- Task description
Please convert everything from the line containing "1st Edition - August 20, 2009" down to the end of the rows into a Markdown table with the columns Number and Line, leaving out any blank lines.

- Records for the task
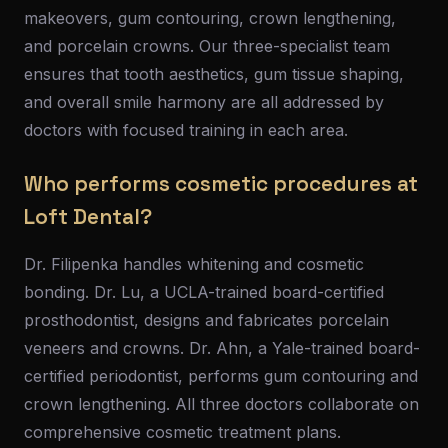
makeovers, gum contouring, crown lengthening,
and porcelain crowns. Our three-specialist team
ensures that tooth aesthetics, gum tissue shaping,
and overall smile harmony are all addressed by
doctors with focused training in each area.
Who performs cosmetic procedures at
Loft Dental?
Dr. Filipenka handles whitening and cosmetic
bonding. Dr. Lu, a UCLA-trained board-certified
prosthodontist, designs and fabricates porcelain
veneers and crowns. Dr. Ahn, a Yale-trained board-
certified periodontist, performs gum contouring and
crown lengthening. All three doctors collaborate on
comprehensive cosmetic treatment plans.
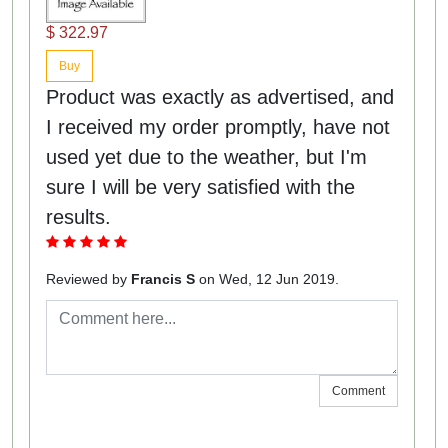
$ 322.97
Buy
Product was exactly as advertised, and
I received my order promptly, have not
used yet due to the weather, but I'm
sure I will be very satisfied with the
results.
Reviewed by
Francis S
on Wed, 12 Jun 2019.
Comment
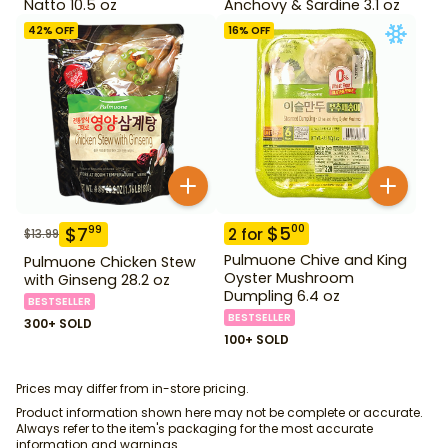
Natto 10.5 oz
Anchovy & Sardine 3.1 oz
42
% OFF
16
% OFF
$
5
00
$
7
99
2
for
$
13.99
Pulmuone Chive and King
Pulmuone Chicken Stew
Oyster Mushroom
with Ginseng 28.2 oz
Dumpling 6.4 oz
BESTSELLER
BESTSELLER
300+ SOLD
100+ SOLD
Prices may differ from in-store pricing.
Product information shown here may not be complete or accurate.
Always refer to the item's packaging for the most accurate
information and warnings.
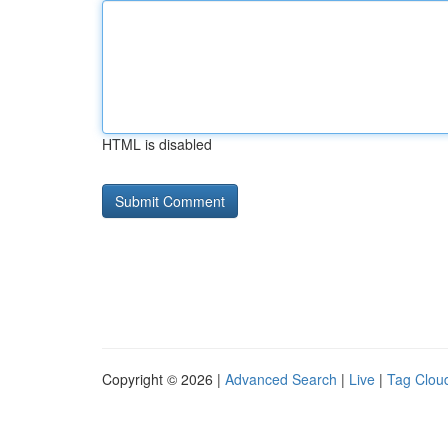
HTML is disabled
Copyright © 2026 |
Advanced Search
|
Live
|
Tag Clou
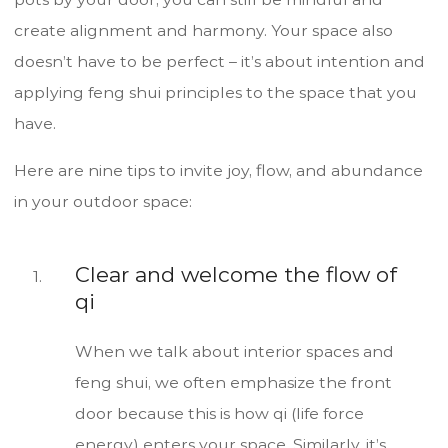
create alignment and harmony. Your space also
doesn’t have to be perfect – it’s about intention and
applying feng shui principles to the space that you
have.
Here are nine tips to invite joy, flow, and abundance
in your outdoor space:
Clear and welcome the flow of
qi
When we talk about interior spaces and
feng shui, we often emphasize the front
door because this is how qi (life force
energy) enters your space. Similarly, it’s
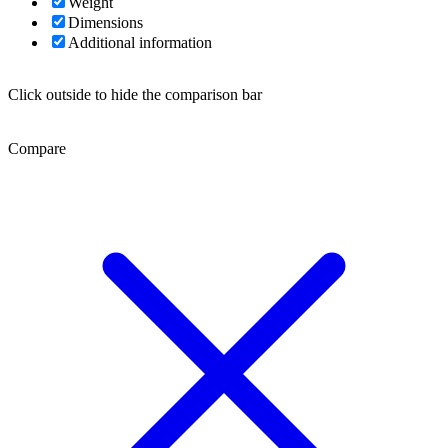
Weight
Dimensions
Additional information
Click outside to hide the comparison bar
Compare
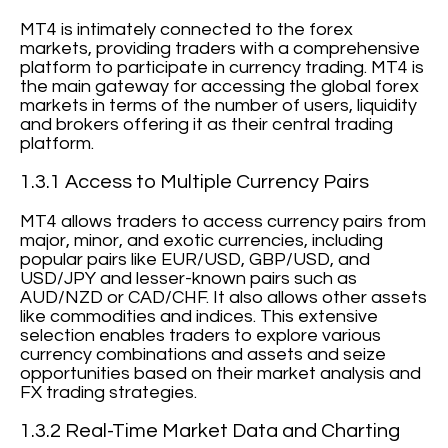
MT4 is intimately connected to the forex
markets, providing traders with a comprehensive
platform to participate in currency trading. MT4 is
the main gateway for accessing the global forex
markets in terms of the number of users, liquidity
and brokers offering it as their central trading
platform.
1.3.1 Access to Multiple Currency Pairs
MT4 allows traders to access currency pairs from
major, minor, and exotic currencies, including
popular pairs like EUR/USD, GBP/USD, and
USD/JPY and lesser-known pairs such as
AUD/NZD or CAD/CHF. It also allows other assets
like commodities and indices. This extensive
selection enables traders to explore various
currency combinations and assets and seize
opportunities based on their market analysis and
FX trading strategies.
1.3.2 Real-Time Market Data and Charting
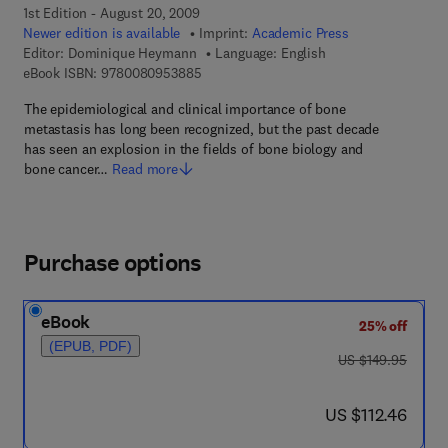
1st Edition - August 20, 2009
Newer edition is available
Imprint:
Academic Press
Editor:
Dominique Heymann
Language: English
9 7 8 - 0 - 0 8 - 0 9 5 3 8 8 - 5
eBook ISBN:
9780080953885
The epidemiological and clinical importance of bone
metastasis has long been recognized, but the past decade
has seen an explosion in the fields of bone biology and
bone cancer…
Read more
Purchase options
eBook
25% off
(EPUB, PDF)
was US $149.95
US $149.95
now US $112.46
US $112.46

- Written solution
| Number | Line |
|---|---|
| 1 | 1st Edition - August 20, 2009 |
| 2 | Newer edition is available |
| 3 | Imprint: |
| 4 | Academic Press |
| 5 | Editor: |
| 6 | Dominique Heymann |
| 7 | Language: English |
| 8 | 9 7 8 - 0 - 0 8 - 0 9 5 3 8 8 - 5 |
| 9 | eBook ISBN: |
| 10 | 9780080953885 |
| 11 | The epidemiological and clinical importance of bone |
| 12 | metastasis has long been recognized, but the past decade |
| 13 | has seen an explosion in the fields of bone biology and |
| 14 | bone cancer… |
| 15 | Read more |
| 16 | Purchase options |
| 17 | eBook |
| 18 | 25% off |
| 19 | (EPUB, PDF) |
| 20 | was US $149.95 |
| 21 | US $149.95 |
| 22 | now US $112.46 |
| 23 | US $112.46 |